> [Task instructions]: Write out every line of the listing below word for word, omitting the pictures.

....................

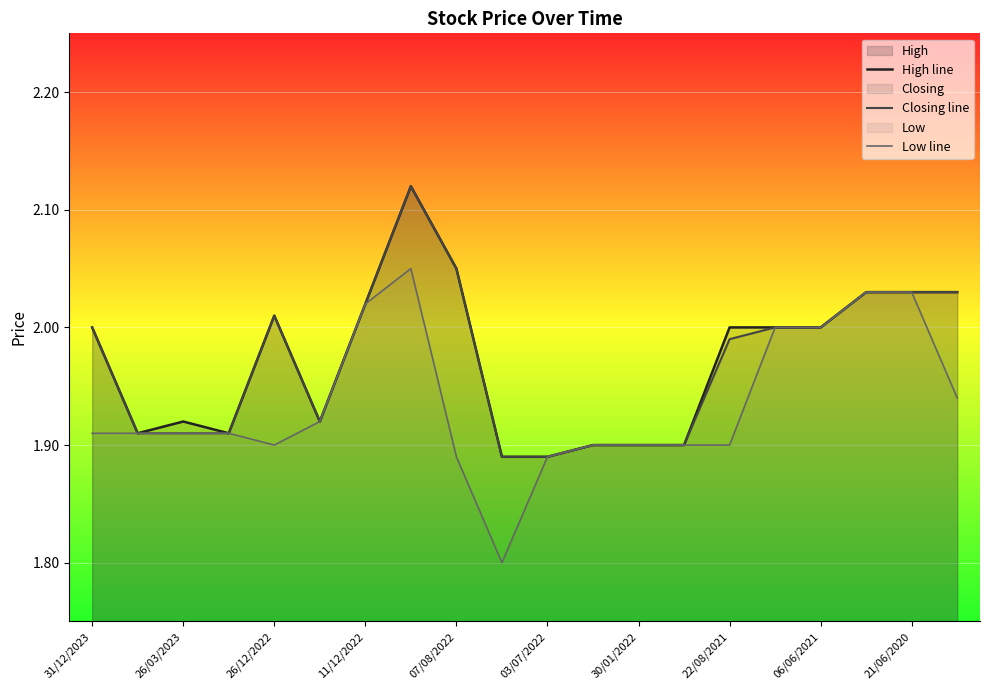

Is it true that Closing line equals 3.3 at 26/03/2023?

False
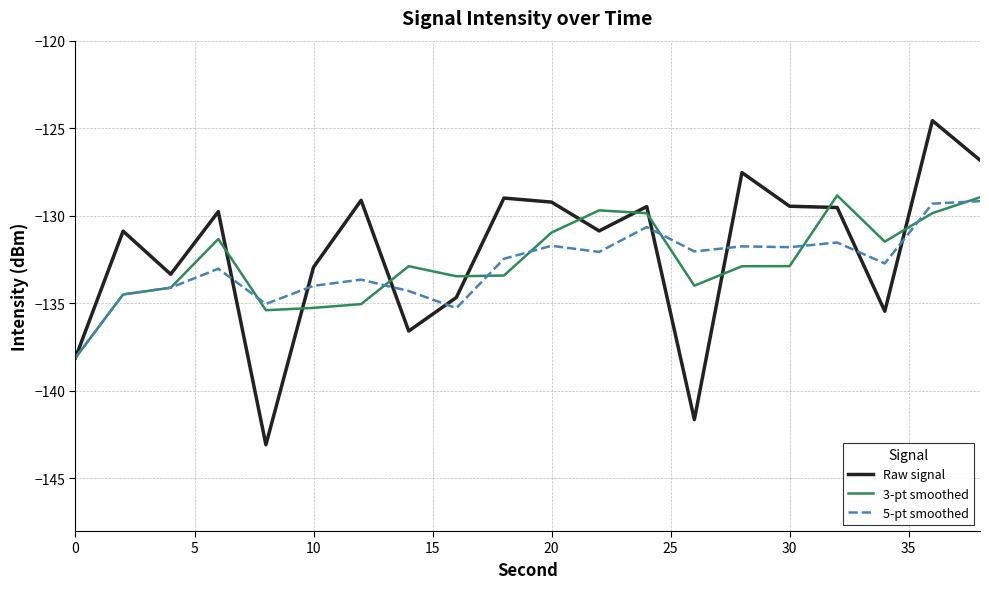

How many distinct data groups are displayed?

3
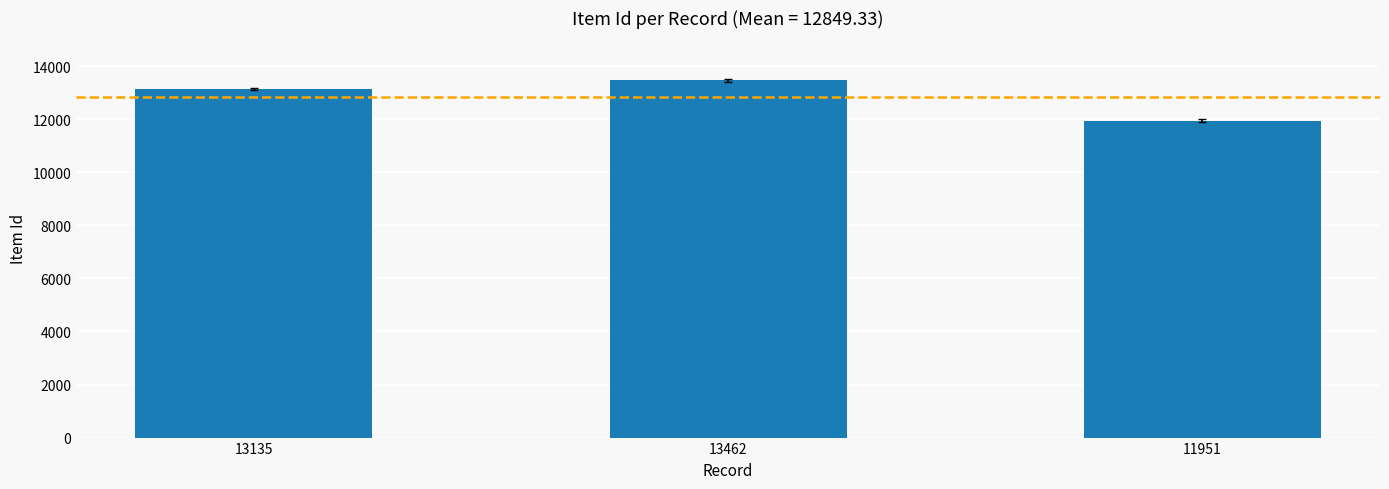

How many values are between 11951 and 13462?

3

....................

> [Problem solution]:
Is it true that Closing line equals 3.3 at 26/03/2023?

False

How many distinct data groups are displayed?

3

How many values are between 11951 and 13462?

3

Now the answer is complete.